● Tasks for this exercise
1. Which gcc version does the gcc bug report below list?
2. Write what comes next in the gcc bug report below, picking up after its last sentence.

● Selected passage
Description of problem: The location expressions produced for local variables and parameters are incorrect before the prologue completes, but there is no indication in the form of a location list. Version-Release number of selected component (if applicable): gcc-4.0.1-6 How reproducible: 100% Steps to Reproduce: 1. gcc -g -O2 -o foobar foobar.c 2. 3. Actual results: Expected results: Additional info: Trivial test case attached. This demonstrates the problem for stack locals and stack-passed arguments. In the function "foo", we get: [ d0] subprogram external name "foo" decl_file 1 decl_line 3 prototyped type [ 3b] low_pc 0x080483d4 high_pc 0x080483ee frame_base 1 byte block [ 0] reg5 [ e7] formal_parameter name "x" decl_file 1 decl_line 2 type [ 3b] location 2 byte block [ 0] breg5 8 [ f3] formal_parameter name "y" decl_file 1 decl_line 2 type [ 3b] location 1 byte block [ 0] reg0 i.e., no location lists, so each expression implicitly covers the range from low_pc to high_pc. For the prologue instructions, the expressions are incorrect. Note that for stack locations, it would suffice to use fbreg expressions and have the frame_base give a location list that uses sp instead of fp during the prologue code. This may be more compact, and perhaps easier to generate, than a location list for each variable that computes differently during the prologue code. I recall seeing similar bugginess when location lists are generated rather than single expressions. I haven't stumbled across the trivial test case for that.

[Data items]
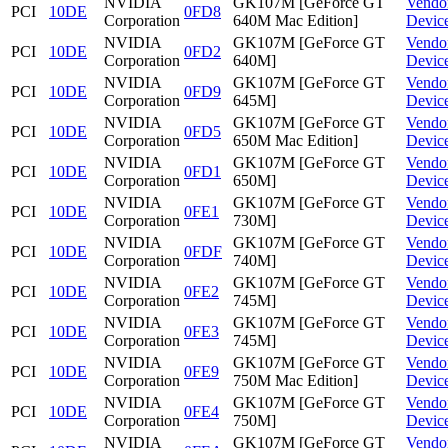
NVIDIA
GK107M [GeForce GT
Vendo
PCI
10DE
0FD8
Corporation
640M Mac Edition]
Devic
NVIDIA
GK107M [GeForce GT
Vendo
PCI
10DE
0FD2
Corporation
640M]
Devic
NVIDIA
GK107M [GeForce GT
Vendo
PCI
10DE
0FD9
Corporation
645M]
Devic
NVIDIA
GK107M [GeForce GT
Vendo
PCI
10DE
0FD5
Corporation
650M Mac Edition]
Devic
NVIDIA
GK107M [GeForce GT
Vendo
PCI
10DE
0FD1
Corporation
650M]
Devic
NVIDIA
GK107M [GeForce GT
Vendo
PCI
10DE
0FE1
Corporation
730M]
Devic
NVIDIA
GK107M [GeForce GT
Vendo
PCI
10DE
0FDF
Corporation
740M]
Devic
NVIDIA
GK107M [GeForce GT
Vendo
PCI
10DE
0FE2
Corporation
745M]
Devic
NVIDIA
GK107M [GeForce GT
Vendo
PCI
10DE
0FE3
Corporation
745M]
Devic
NVIDIA
GK107M [GeForce GT
Vendo
PCI
10DE
0FE9
Corporation
750M Mac Edition]
Devic
NVIDIA
GK107M [GeForce GT
Vendo
PCI
10DE
0FE4
Corporation
750M]
Devic
NVIDIA
GK107M [GeForce GT
Vendo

● Written responses
1. gcc-4.0.1-6

2.
Created attachment 117591 [details] test case
I think 2 changes are needed: 1) generate DW_AT_frame_base location list even for -fno-omit-frame-pointer code, if the frame pointer is not constant through the entire function. With -fomit-frame-pointer, correct DW_AT_frame_base location list is generated which covers the whole function 2) for NOTE_INSN_VAR_LOCATION's involving stack pointer or frame pointer, if they are live accross prologues or epilogues, transform them into DW_OP_fbreg rather than DW_OP_breg*. Now, based_loc_descr attempts to do that: if (reg == fp_reg && can_use_fbreg) loc_result = new_loc_descr (DW_OP_fbreg, offset, 0); so the question is just why this is not working.
Created attachment 117598 [details] gcc41-dwarf2-usefbreg.patch Seems loc_descriptor_from_tree_1 calls loc_descriptor with can_use_fbreg set to false unconditionally, which would explain 2).
For 1) I think var-tracking.c needs to be enhanced to track setting of frame pointer in the prologue if frame_pointer_needed and perhaps reuse the stack pointer tracking code to find out the ___frame_base_decl locations in the prologue and eventually in the epilogue as well.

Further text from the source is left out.